▶ _Task_: Quote the entries in full, character for character, without their images.

____ Supplied data

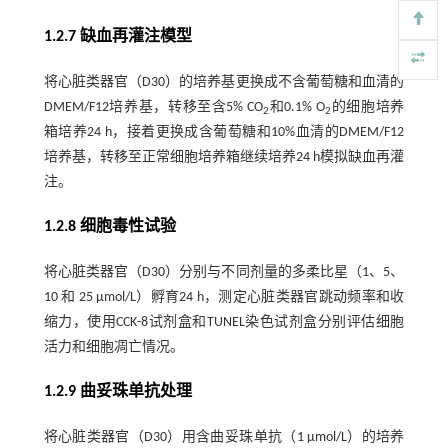
1.2.7 缺血再灌注模型
将心脏类器官（D30）的培养基更换成不含葡萄糖和血清的
DMEM/F12培养基，转移至含5% CO
和0.1% O
的细胞培养
2
2
箱培养24 h，接着更换成含葡萄糖和10%血清的DMEM/F12
培养基，转移至正常细胞培养箱继续培养24 h模拟缺血再灌
注。
1.2.8 细胞毒性试验
将心脏类器官（D30）分别与不同剂量的多柔比星（1、5、
10 和 25 µmol/L）孵育24 h，测定心脏类器官跳动频率和收
缩力，使用CCK-8试剂盒和TUNEL染色试剂盒分别评估细胞
活力和细胞凋亡情况。
1.2.9 曲妥珠单抗处理
将心脏类器官（D30）用含曲妥珠单抗（1 μmol/L）的培养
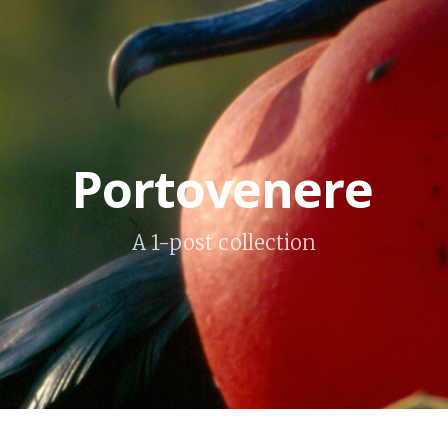
Portovenere
A 1-post collection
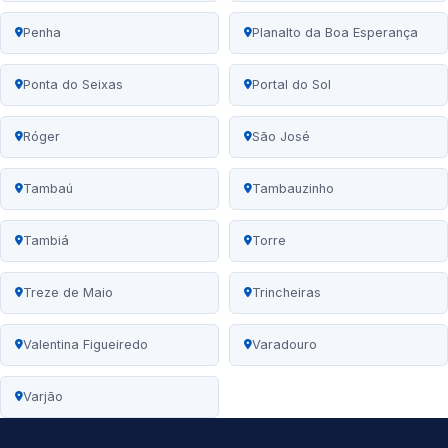
Penha
Planalto da Boa Esperança
Ponta do Seixas
Portal do Sol
Róger
São José
Tambaú
Tambauzinho
Tambiá
Torre
Treze de Maio
Trincheiras
Valentina Figueiredo
Varadouro
Varjão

________

▶ _Answer area_:
1.2.7 缺血再灌注模型
将心脏类器官（D30）的培养基更换成不含葡萄糖和血清的
DMEM/F12培养基，转移至含5% CO
和0.1% O
的细胞培养
2
2
箱培养24 h，接着更换成含葡萄糖和10%血清的DMEM/F12
培养基，转移至正常细胞培养箱继续培养24 h模拟缺血再灌
注。
1.2.8 细胞毒性试验
将心脏类器官（D30）分别与不同剂量的多柔比星（1、5、
10 和 25 µmol/L）孵育24 h，测定心脏类器官跳动频率和收
缩力，使用CCK-8试剂盒和TUNEL染色试剂盒分别评估细胞
活力和细胞凋亡情况。
1.2.9 曲妥珠单抗处理
将心脏类器官（D30）用含曲妥珠单抗（1 μmol/L）的培养
Portovenere
A 1-post collection
Penha
Planalto da Boa Esperança
Ponta do Seixas
Portal do Sol
Róger
São José
Tambaú
Tambauzinho
Tambiá
Torre
Treze de Maio
Trincheiras
Valentina Figueiredo
Varadouro
Varjão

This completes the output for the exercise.